Une mosaïque, sans effet ethnique net
Le dernier important mouvement de populations de l’Andalousie vers le Nord de l’Afrique a aussi été étudié. Les résultats indiquent que les Andalous installés en Tunisie sont les descendants des Nord-Africains qui ont occupé l’Andalousie et qui l’ont quittée dix siècles plus tard. En effet, Tariq Ibn Ziyad qui a mené la conquête de la Péninsule Ibérique était d’origine berbère, et il aurait recruté la majorité de ses troupes au Nord de l’Afrique.
Ainsi, le peuplement complexe, fondé sur de multiples métissages anciens, accompagné d’une tradition d’endogamie fortement ancrée, a sculpté la base de la structure génétique des populations tunisiennes actuelles qui se présentent comme une mosaïque, sans effet ethnique ou géographique net. Les principaux points communs entre ces populations sont l’ancienneté des métissages qui a été un processus fondateur de l’identité tunisienne et Nord-africaine en général; la prédominance en Tunisie de la principale lignée paternelle berbère conjuguée à des lignées maternelles plus diversifiées dont la composante majoritaire est européenne : en moyenne 72% des lignées paternelles sont nord-africaines alors que 45% des lignées maternelles sont européennes. Cette observation signifierait que les ancêtres masculins et féminins des populations tunisiennes viennent, en grande partie, d’origines différentes.

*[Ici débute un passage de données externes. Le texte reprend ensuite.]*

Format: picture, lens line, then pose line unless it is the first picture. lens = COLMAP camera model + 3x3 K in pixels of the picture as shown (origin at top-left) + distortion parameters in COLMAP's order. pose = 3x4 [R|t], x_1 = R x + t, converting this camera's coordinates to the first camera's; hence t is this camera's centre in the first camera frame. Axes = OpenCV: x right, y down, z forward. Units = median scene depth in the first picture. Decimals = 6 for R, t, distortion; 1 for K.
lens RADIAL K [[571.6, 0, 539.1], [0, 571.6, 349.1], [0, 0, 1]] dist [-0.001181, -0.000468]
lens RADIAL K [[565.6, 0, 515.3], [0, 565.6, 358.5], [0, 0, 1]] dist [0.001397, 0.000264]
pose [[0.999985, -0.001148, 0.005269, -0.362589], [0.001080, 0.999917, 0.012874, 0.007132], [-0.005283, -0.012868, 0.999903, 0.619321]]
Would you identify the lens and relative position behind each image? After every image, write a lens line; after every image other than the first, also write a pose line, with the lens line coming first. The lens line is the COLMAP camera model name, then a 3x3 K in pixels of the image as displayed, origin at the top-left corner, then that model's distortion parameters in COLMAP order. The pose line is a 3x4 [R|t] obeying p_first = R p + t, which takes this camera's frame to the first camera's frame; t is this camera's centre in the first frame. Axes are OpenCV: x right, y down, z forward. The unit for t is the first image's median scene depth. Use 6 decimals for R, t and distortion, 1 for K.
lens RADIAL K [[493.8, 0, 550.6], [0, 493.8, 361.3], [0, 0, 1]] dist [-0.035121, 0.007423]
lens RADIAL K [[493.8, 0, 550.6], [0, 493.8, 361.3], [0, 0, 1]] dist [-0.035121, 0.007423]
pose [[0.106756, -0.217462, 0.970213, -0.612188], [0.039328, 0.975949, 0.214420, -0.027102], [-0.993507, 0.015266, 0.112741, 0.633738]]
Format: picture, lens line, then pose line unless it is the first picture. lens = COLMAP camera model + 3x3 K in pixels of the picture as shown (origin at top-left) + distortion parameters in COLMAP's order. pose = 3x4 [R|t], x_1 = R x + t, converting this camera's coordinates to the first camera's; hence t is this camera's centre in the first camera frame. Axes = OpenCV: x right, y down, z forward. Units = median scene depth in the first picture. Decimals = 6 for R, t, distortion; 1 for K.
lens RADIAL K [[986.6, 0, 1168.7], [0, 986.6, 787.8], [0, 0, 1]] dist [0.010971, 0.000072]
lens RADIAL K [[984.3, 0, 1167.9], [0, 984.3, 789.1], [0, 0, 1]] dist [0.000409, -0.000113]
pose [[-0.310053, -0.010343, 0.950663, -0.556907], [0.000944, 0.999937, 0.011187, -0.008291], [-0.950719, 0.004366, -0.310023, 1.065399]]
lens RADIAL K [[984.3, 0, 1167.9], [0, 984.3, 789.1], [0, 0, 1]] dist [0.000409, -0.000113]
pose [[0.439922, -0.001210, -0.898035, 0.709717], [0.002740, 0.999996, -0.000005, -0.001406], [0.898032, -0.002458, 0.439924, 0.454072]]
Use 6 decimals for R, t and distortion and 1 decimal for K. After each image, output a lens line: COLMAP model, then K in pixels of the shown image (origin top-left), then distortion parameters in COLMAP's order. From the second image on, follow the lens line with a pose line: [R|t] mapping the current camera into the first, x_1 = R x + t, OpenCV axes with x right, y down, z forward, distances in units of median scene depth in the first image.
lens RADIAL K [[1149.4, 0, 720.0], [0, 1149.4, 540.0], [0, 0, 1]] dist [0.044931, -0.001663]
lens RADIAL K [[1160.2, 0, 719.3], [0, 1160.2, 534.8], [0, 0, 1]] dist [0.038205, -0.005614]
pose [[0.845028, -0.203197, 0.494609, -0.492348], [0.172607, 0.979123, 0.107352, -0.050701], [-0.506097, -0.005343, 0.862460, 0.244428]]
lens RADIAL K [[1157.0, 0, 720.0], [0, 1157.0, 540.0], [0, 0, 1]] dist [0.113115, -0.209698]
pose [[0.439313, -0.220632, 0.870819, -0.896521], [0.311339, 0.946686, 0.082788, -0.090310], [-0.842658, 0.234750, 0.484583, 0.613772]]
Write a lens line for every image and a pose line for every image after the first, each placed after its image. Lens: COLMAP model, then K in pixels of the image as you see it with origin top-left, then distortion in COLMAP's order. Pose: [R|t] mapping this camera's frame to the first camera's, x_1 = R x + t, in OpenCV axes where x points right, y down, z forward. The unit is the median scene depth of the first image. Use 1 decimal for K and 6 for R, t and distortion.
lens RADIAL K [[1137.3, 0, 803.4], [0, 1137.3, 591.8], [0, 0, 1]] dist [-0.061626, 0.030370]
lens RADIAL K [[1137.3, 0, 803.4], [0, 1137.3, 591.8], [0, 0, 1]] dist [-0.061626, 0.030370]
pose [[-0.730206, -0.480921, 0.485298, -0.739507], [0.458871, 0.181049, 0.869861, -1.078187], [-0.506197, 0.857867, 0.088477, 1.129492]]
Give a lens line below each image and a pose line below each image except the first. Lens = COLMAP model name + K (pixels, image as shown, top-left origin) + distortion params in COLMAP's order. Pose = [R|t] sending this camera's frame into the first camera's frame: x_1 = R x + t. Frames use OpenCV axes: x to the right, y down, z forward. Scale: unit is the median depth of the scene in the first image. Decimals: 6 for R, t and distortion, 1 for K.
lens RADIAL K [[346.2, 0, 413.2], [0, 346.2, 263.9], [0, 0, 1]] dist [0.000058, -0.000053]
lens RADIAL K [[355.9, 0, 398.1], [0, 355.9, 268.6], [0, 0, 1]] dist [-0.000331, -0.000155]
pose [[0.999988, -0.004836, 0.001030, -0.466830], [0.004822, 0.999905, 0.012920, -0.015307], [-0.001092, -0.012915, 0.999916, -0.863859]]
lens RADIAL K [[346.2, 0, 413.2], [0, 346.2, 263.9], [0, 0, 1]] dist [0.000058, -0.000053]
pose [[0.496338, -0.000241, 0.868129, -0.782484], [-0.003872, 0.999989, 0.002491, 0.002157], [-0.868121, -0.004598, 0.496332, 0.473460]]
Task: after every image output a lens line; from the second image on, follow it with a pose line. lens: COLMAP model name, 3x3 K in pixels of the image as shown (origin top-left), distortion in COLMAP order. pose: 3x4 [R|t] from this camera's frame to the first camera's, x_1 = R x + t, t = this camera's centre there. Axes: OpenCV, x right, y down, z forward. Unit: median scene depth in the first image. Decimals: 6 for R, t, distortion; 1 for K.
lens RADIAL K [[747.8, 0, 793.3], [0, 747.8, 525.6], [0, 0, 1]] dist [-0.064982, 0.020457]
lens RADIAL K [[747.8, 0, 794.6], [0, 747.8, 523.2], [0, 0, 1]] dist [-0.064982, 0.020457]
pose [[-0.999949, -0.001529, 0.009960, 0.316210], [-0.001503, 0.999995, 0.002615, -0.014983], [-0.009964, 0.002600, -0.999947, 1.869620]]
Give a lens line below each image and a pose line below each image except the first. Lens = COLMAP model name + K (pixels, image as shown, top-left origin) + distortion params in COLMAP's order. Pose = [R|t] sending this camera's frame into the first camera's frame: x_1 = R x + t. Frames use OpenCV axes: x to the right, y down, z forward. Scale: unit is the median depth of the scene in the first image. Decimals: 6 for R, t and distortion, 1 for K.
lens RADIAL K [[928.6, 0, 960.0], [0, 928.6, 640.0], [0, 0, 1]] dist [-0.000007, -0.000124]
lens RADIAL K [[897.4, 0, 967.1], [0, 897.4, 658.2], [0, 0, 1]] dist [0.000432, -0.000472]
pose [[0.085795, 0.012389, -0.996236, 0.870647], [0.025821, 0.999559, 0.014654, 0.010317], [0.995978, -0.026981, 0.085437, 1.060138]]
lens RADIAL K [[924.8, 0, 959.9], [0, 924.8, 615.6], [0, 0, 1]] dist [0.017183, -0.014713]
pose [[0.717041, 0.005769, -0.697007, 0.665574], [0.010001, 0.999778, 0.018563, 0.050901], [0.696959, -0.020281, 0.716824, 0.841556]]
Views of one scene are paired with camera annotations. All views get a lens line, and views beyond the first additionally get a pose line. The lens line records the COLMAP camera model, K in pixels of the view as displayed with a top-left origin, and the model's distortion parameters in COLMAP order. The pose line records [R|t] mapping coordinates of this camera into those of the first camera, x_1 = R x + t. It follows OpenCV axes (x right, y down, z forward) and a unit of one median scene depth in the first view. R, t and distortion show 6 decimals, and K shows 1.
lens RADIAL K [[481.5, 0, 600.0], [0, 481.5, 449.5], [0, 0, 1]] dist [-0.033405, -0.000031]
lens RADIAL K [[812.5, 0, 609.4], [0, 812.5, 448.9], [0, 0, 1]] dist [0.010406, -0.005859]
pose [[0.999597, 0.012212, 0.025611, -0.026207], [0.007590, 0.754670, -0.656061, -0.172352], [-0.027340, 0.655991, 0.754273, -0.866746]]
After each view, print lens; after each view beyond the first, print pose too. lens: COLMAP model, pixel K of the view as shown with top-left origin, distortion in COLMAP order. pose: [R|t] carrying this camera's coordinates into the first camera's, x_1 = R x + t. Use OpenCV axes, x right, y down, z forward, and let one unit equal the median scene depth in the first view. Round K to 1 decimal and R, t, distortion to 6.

Les études réalisées sur la génétique des populations nous permettent aujourd’hui d’envisager d’une part, des applications médico-légales et d’autre part, d’expliquer le profil épidémiologique des maladies génétiques en Tunisie, conclut Pr Benammar Elgaaïed et son équipe.
Docteur d’Etat en Immunogénétique à l’Université Pierre et Marie Curie, chercheure à l’Institut Pasteur de Paris puis professeure à la Faculté des sciences de Tunis et directrice du LGIPH, Pr Benammar Elgaaïed est actuellement directrice du département des sciences à l’Académie des sciences, des lettres et de des arts (Beit Al Hikma), présidente de la Société tunisienne d’immunologie et membre du conseil scientifique de l’Institut Pasteur de Tunis et du conseil scientifique de l’Institut de recherche pour le développement (IRD Tunisie).
Pour présenter l’ouvrage, co-édité par Cérès Edition et Beit Al Hikma, une conférence est prévue le 19 août 2022 à l’espace In’Art à Sidi Abdallah, à la vieille médina de Hammamet.